Ex-coordenador de Pitta alega que ficou só com R$ 1,3 mi e diz não ter "idéia" do resto da partilha

Wagner Baptista Ramos, ex-coordenador da Dívida Pública de Celso Pitta, diz não saber como seus sócios repartiram o total de R$ 73,2 milhões de comissões embolsadas para emitir irregularmente títulos de Pernambuco, Alagoas e Santa Catarina. De sua parte, diz que levou "apenas" R$ 1,3 milhão. Faltam R$ 71,9 milhões. Onde estão? "Não sei", responde.
Ramos era sócio, com contrato assinado, da corretora Perfil nas emissões dos três Estados. E um segundo contrato o liga ao Banco Vetor, que atuou em Pernambuco e Santa Catarina. A Perfil e o Vetor, sócios de Ramos, ficaram com o dinheiro? "Não sei de nada", responde.
Em entrevista à Folha ontem, Ramos resumiu, em duas frases, sua estratégia para o depoimento de amanhã na CPI dos Precatórios: 1) "Minha responsabilidade é limitada à emissão", dirá, para se livrar de outras acusações; e 2) "Não sei quem nem quanto foi ganho", para livrar outras pessoas.
O ex-funcionário de Pitta acha "perfeitamente normal" usar o gabinete, o telefone/fax, papéis timbrados e o seu cargo de coordenador da Dívida Pública para ganhar dinheiro com outros Estados. Pitta sabia dos "bicos" de Ramos e de quanto ele estava ganhando? "Não sabia de nada."
Na entrevista, um Ramos trêmulo e exaltado algumas vezes preocupou-se muito em atacar o Banco Central e defender prefeitos, secretários, governadores e senadores. Não acha ninguém suspeito de "facilitar as coisas".
"Governador, secretário, prefeito, seja quem for, tem de ir atrás de recursos públicos. Essa (as emissões que geraram o escândalo) foi a alternativa."
Leia a seguir os principais trechos da entrevista:
*
Folha - Em quantas operações de emissão de títulos o sr. atuou?
Wagner Baptista Ramos - Ajudei diretamente Campinas, Osasco e Goiânia. Em Guarulhos, eu ajudei depois da emissão. Foram colaborações sem remuneração.
Folha - Se não houve remuneração, por que então o sr. fez isso?

TAREFAS A FAZER:
A. Transcreva da reportagem tudo o que vai de "Leia a seguir" até "colaborações sem remuneração.".
B. Altere as linhas desde o início até a que contém "Tara: 10:16 -> 10:19", inclusive, trocando "Olga" por "Helga" e mantendo todo o resto igual. Por favor, deixe as imagens fora da resposta.

INFORMAÇÕES FORNECIDAS:

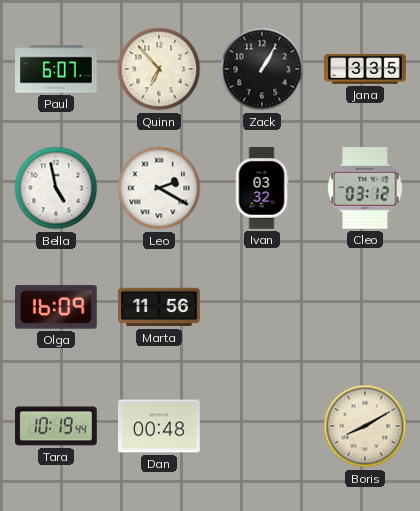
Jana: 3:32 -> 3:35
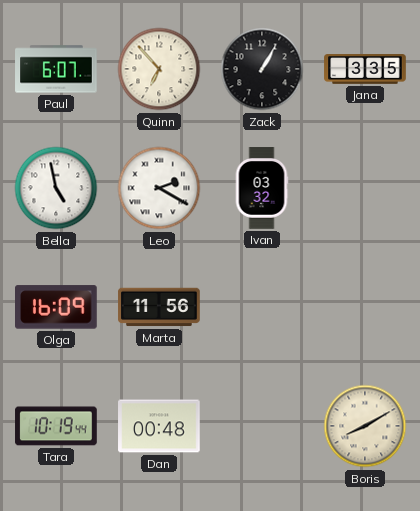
Cleo: 03:12 -> none
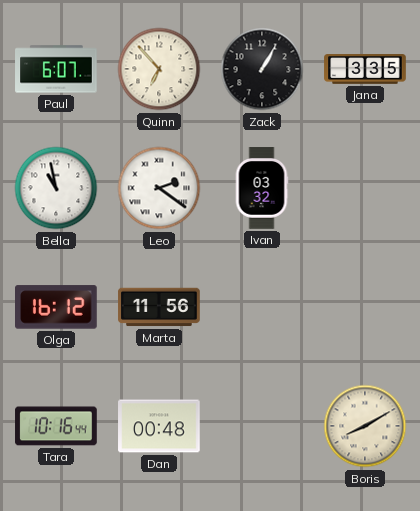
Bella: 4:58 -> 10:58
Leo: 2:20 -> 2:21
Olga: 16:09 -> 16:12
Tara: 10:19 -> 10:16
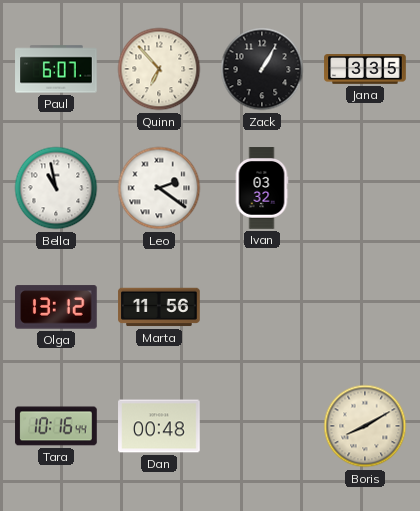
Olga: 16:12 -> 13:12
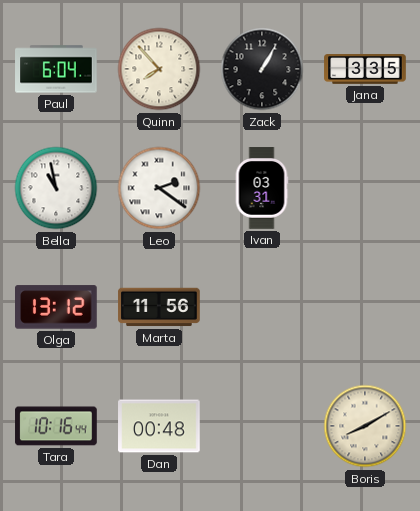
Paul: 6:07 -> 6:04
Quinn: 6:53 -> 7:53
Ivan: 03:32 -> 03:31
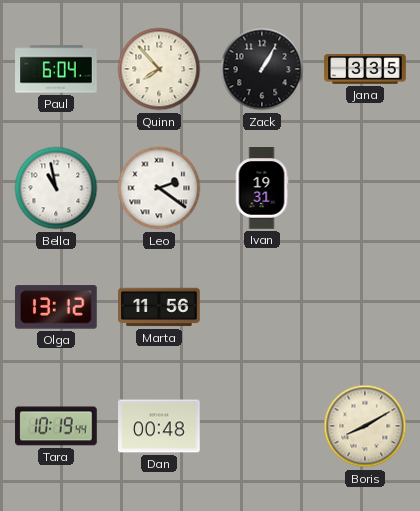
Ivan: 03:31 -> 19:31
Tara: 10:16 -> 10:19
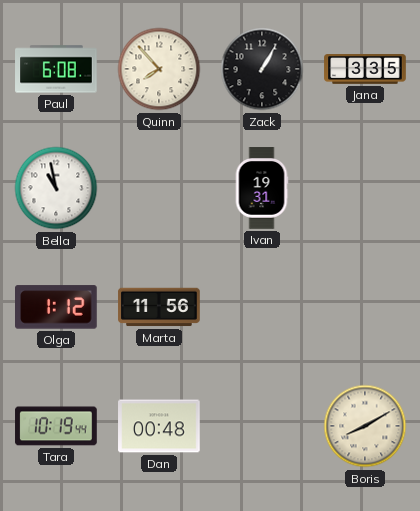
Paul: 6:04 -> 6:08
Leo: 2:21 -> none
Olga: 13:12 -> 1:12
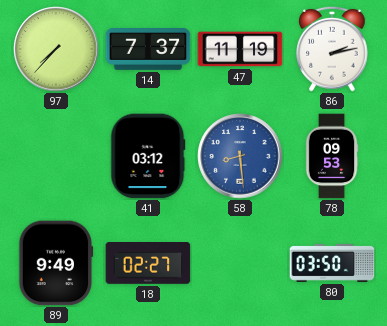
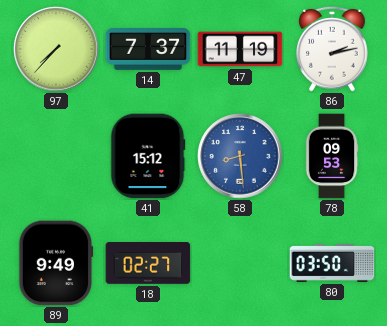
41: 03:12 -> 15:12
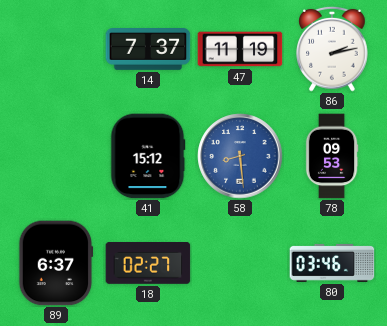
97: 7:37 -> none
89: 9:49 -> 6:37
80: 03:50 -> 03:46
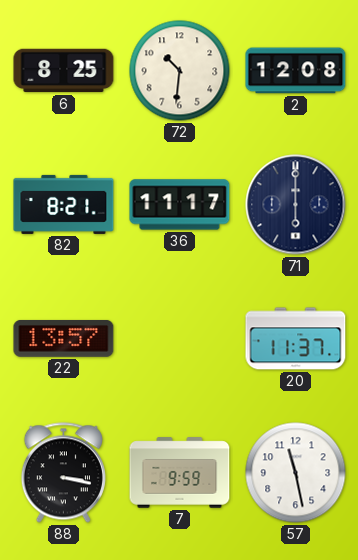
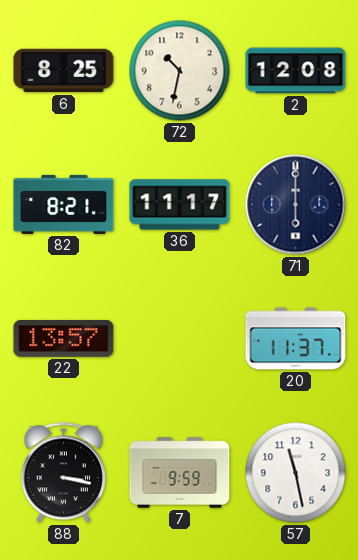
72: 10:31 -> 10:32
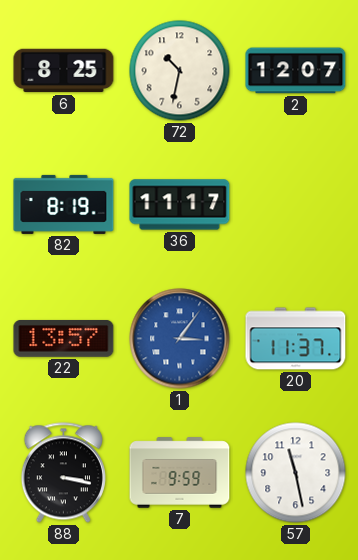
2: 12:08 -> 12:07
82: 8:21 -> 8:19
71: 6:00 -> none
1: none -> 3:06
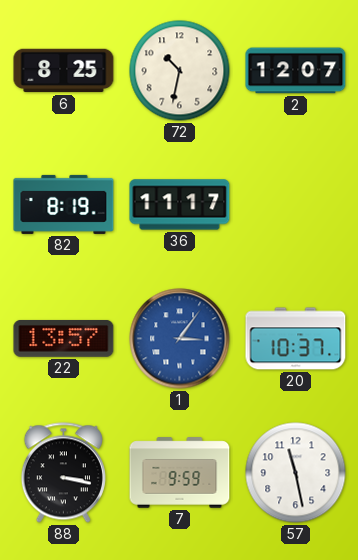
20: 11:37 -> 10:37
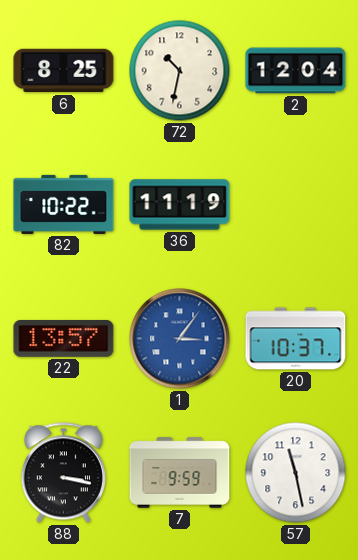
2: 12:07 -> 12:04
82: 8:19 -> 10:22
36: 11:17 -> 11:19
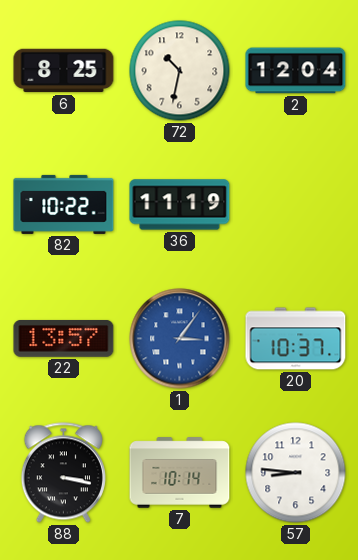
7: 9:59 -> 10:14
57: 11:28 -> 8:46
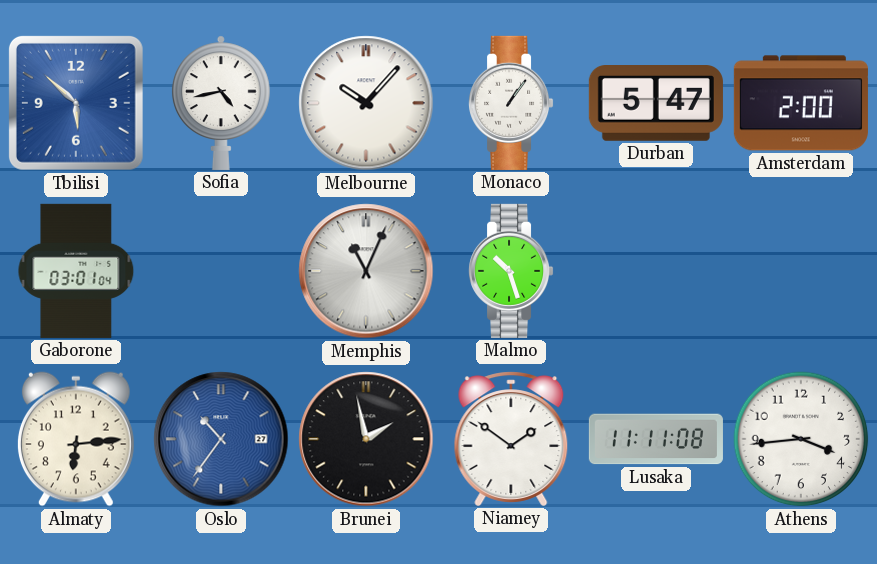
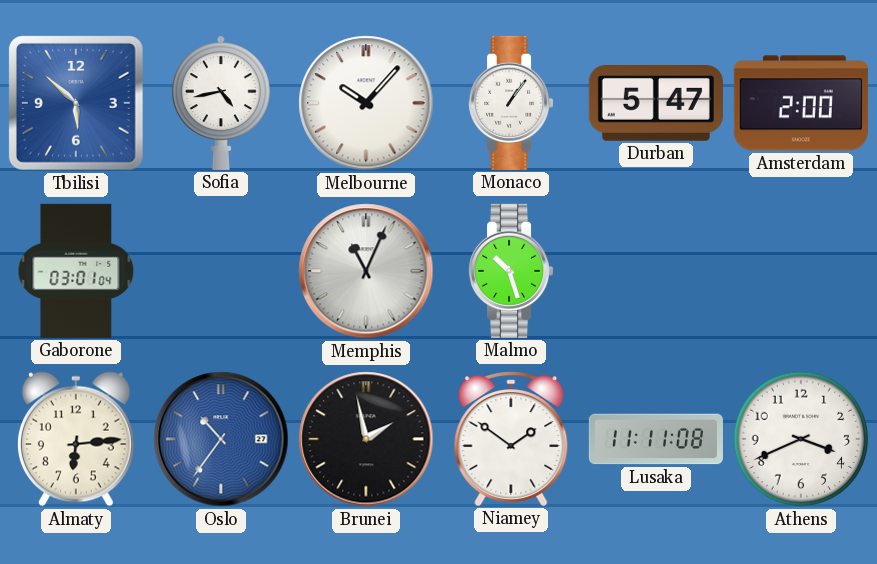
Athens: 3:44 -> 3:41
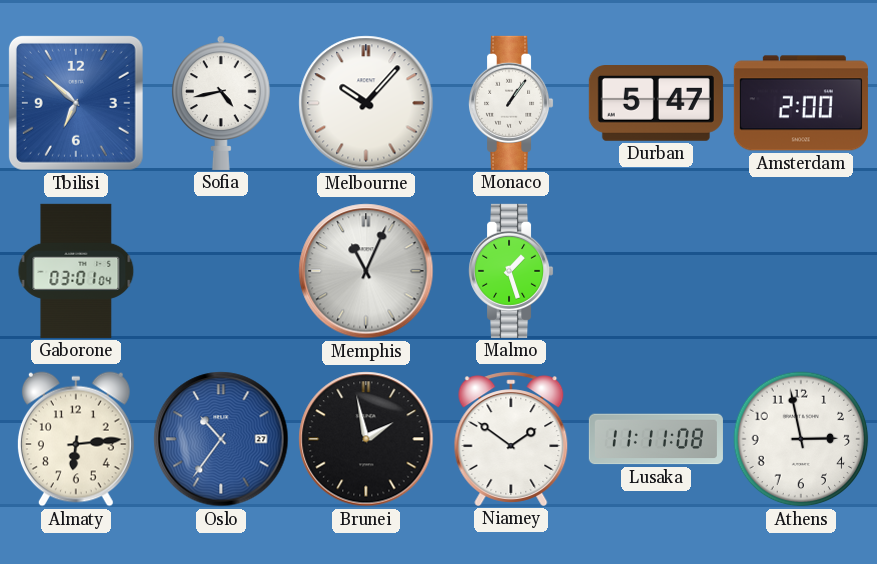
Tbilisi: 5:52 -> 6:52
Malmo: 10:27 -> 1:27
Athens: 3:41 -> 2:58
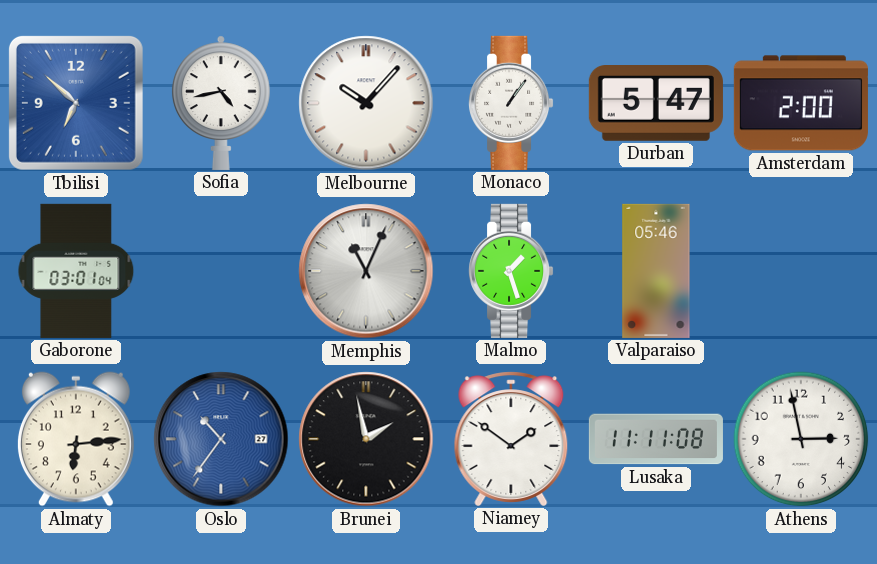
Valparaiso: none -> 05:46
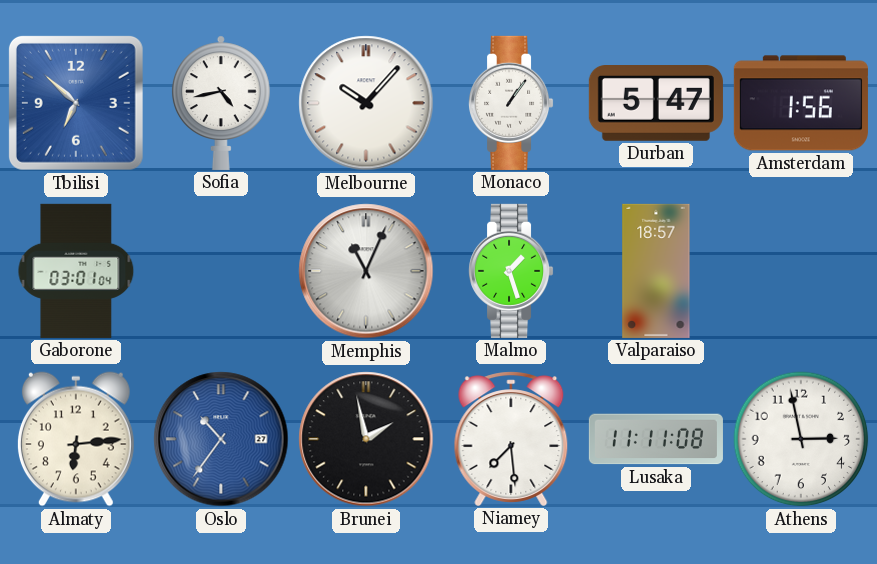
Amsterdam: 2:00 -> 1:56
Valparaiso: 05:46 -> 18:57
Niamey: 1:51 -> 7:29
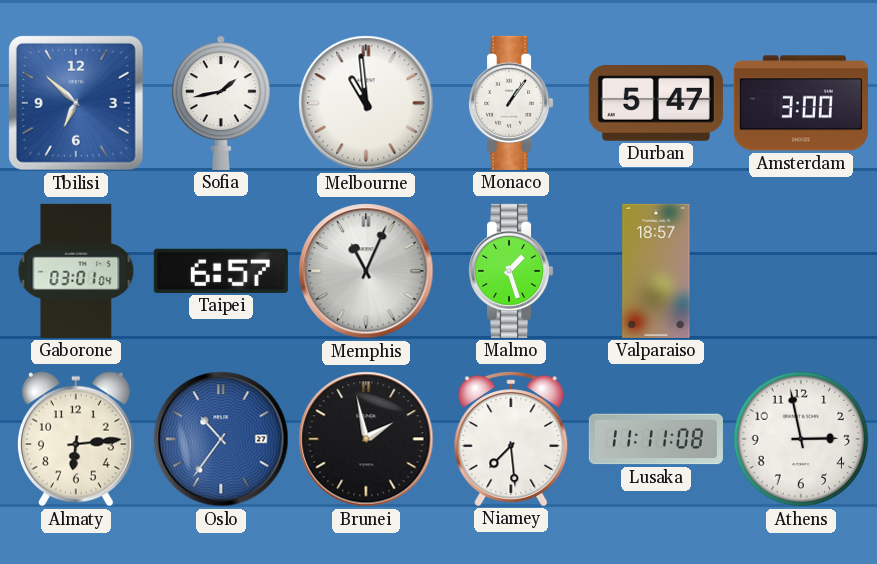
Sofia: 4:43 -> 1:43
Melbourne: 10:07 -> 10:59
Amsterdam: 1:56 -> 3:00
Taipei: none -> 6:57
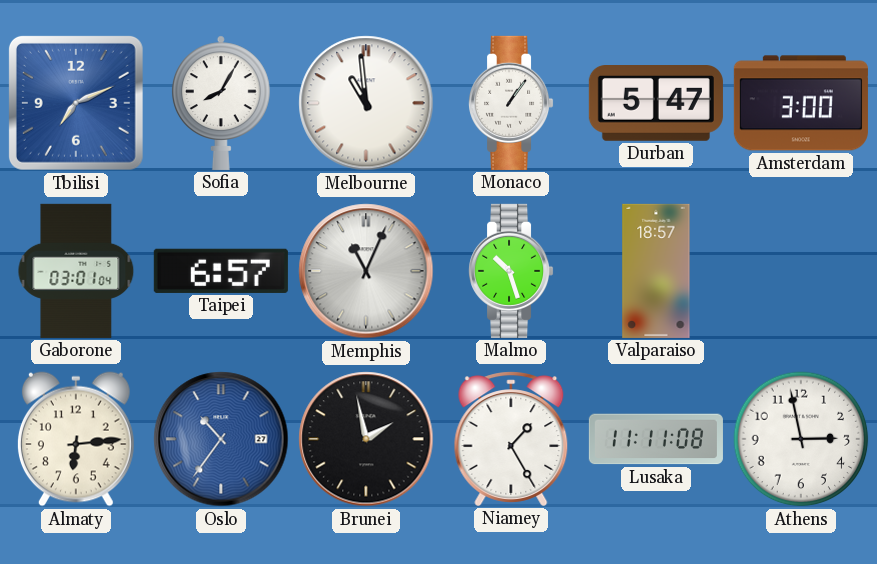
Tbilisi: 6:52 -> 7:11
Sofia: 1:43 -> 8:05
Malmo: 1:27 -> 10:27
Niamey: 7:29 -> 1:25
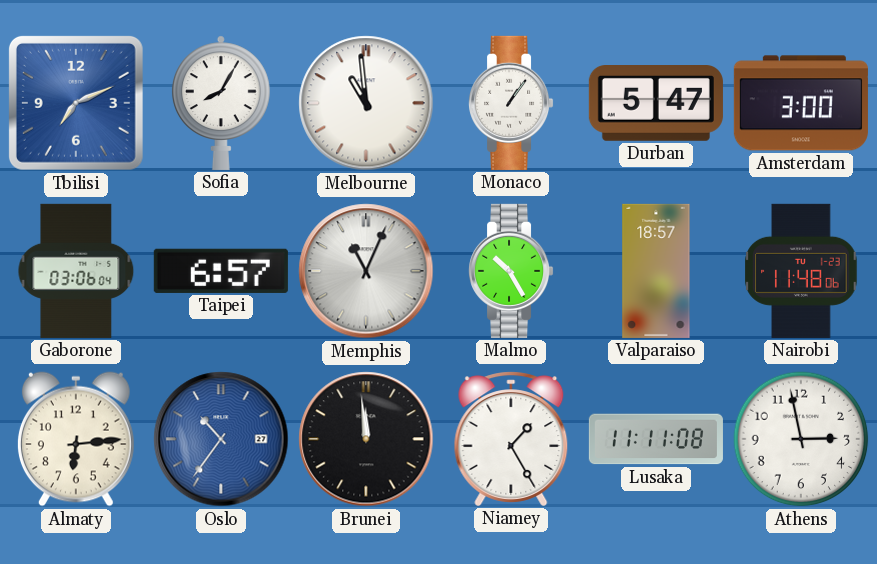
Gaborone: 03:01 -> 03:06
Malmo: 10:27 -> 10:25
Nairobi: none -> 11:48
Brunei: 1:58 -> 11:59
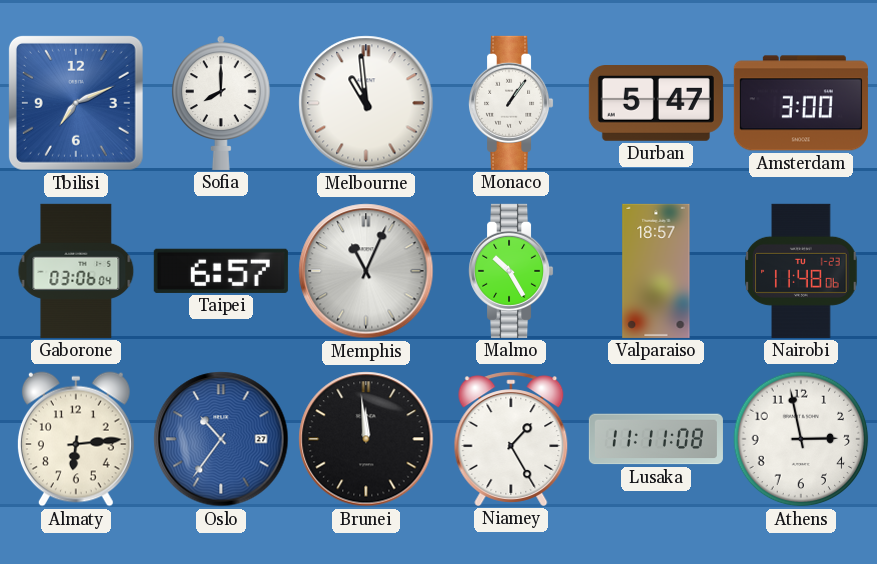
Sofia: 8:05 -> 8:00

RESULTADOS POR TAREFA:
A.
Leia a seguir os principais trechos da entrevista:
*
Folha - Em quantas operações de emissão de títulos o sr. atuou?
Wagner Baptista Ramos - Ajudei diretamente Campinas, Osasco e Goiânia. Em Guarulhos, eu ajudei depois da emissão. Foram colaborações sem remuneração.

B.
Jana: 3:32 -> 3:35
Cleo: 03:12 -> none
Bella: 4:58 -> 10:58
Leo: 2:20 -> 2:21
Helga: 16:09 -> 16:12
Tara: 10:19 -> 10:16
Helga: 16:12 -> 13:12
Paul: 6:07 -> 6:04
Quinn: 6:53 -> 7:53
Ivan: 03:32 -> 03:31
Ivan: 03:31 -> 19:31
Tara: 10:16 -> 10:19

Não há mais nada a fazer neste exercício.